__Problem description__
The answer should consist of each line from the data below that includes "wrist".

[[ Material for this exercise open ]]

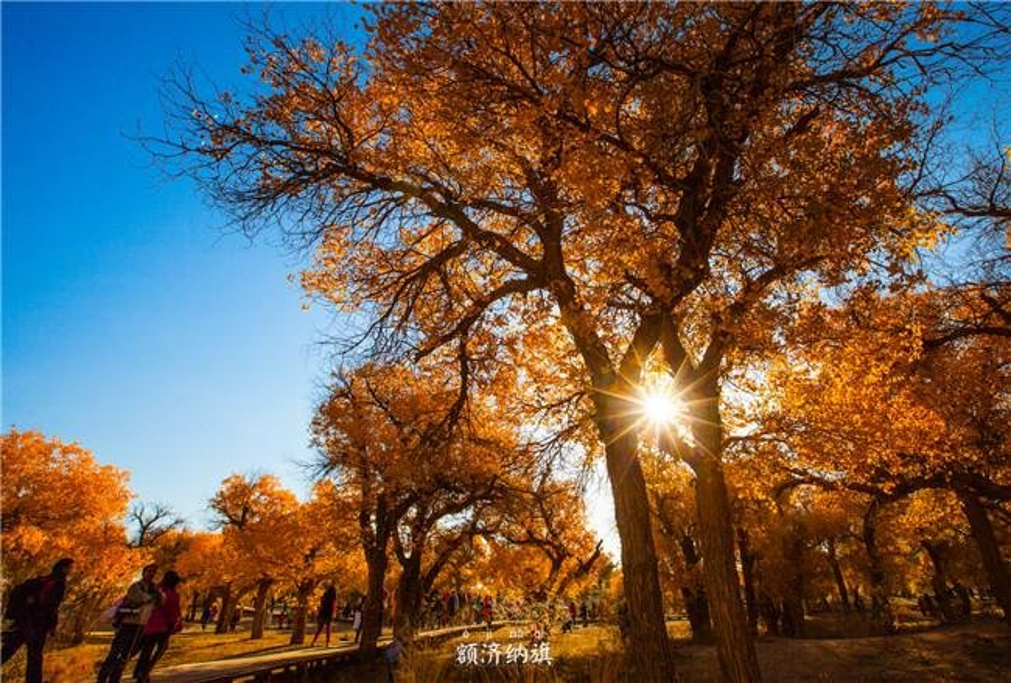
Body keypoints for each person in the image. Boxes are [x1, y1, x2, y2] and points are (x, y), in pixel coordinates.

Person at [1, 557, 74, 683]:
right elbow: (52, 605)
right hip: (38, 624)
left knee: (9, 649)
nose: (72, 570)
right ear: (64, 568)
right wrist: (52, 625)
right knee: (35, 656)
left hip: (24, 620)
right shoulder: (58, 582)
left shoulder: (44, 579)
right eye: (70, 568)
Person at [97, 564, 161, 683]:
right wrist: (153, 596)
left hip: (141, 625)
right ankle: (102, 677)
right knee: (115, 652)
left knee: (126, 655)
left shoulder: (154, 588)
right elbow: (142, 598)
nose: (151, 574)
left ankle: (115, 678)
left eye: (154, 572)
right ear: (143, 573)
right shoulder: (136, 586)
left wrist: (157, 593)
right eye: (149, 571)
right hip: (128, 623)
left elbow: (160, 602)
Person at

[[ Material for this exercise closed ]]
[[ Material for this exercise open ]]

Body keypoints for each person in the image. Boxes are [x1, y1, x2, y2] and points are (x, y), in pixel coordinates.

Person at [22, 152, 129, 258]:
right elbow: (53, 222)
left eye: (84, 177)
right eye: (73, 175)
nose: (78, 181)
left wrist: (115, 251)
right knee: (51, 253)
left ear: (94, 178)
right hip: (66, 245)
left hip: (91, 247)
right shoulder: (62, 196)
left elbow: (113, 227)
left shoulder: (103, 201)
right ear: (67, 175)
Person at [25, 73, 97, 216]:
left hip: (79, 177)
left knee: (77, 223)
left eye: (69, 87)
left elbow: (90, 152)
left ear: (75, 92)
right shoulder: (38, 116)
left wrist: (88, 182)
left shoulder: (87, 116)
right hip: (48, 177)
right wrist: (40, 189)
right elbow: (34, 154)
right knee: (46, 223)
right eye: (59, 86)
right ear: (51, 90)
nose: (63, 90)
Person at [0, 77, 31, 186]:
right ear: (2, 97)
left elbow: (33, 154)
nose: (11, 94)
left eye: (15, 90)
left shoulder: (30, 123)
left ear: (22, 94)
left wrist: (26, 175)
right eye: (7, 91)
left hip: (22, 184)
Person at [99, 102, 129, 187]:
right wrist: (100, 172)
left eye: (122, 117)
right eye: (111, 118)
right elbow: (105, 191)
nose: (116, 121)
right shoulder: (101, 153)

[[ Material for this exercise closed ]]
[[ Material for this exercise open ]]

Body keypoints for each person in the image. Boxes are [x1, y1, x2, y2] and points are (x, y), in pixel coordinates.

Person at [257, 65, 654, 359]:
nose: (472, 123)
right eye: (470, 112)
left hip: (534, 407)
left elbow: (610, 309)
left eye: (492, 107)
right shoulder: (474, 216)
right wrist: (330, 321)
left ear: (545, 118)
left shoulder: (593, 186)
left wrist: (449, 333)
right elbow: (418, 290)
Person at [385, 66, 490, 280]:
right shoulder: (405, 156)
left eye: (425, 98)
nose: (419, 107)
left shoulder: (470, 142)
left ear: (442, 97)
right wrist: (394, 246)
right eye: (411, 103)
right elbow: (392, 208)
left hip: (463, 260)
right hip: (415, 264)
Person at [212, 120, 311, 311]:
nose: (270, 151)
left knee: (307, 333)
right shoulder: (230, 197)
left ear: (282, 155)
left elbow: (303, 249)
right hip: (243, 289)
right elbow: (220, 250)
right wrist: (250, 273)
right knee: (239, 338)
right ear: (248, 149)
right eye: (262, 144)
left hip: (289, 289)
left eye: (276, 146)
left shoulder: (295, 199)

[[ Material for this exercise closed ]]

__Exercise output__
right wrist: (52, 625)
right wrist: (153, 596)
left wrist: (157, 593)
left wrist: (115, 251)
left wrist: (88, 182)
right wrist: (40, 189)
left wrist: (26, 175)
right wrist: (100, 172)
right wrist: (330, 321)
left wrist: (449, 333)
right wrist: (394, 246)
right wrist: (250, 273)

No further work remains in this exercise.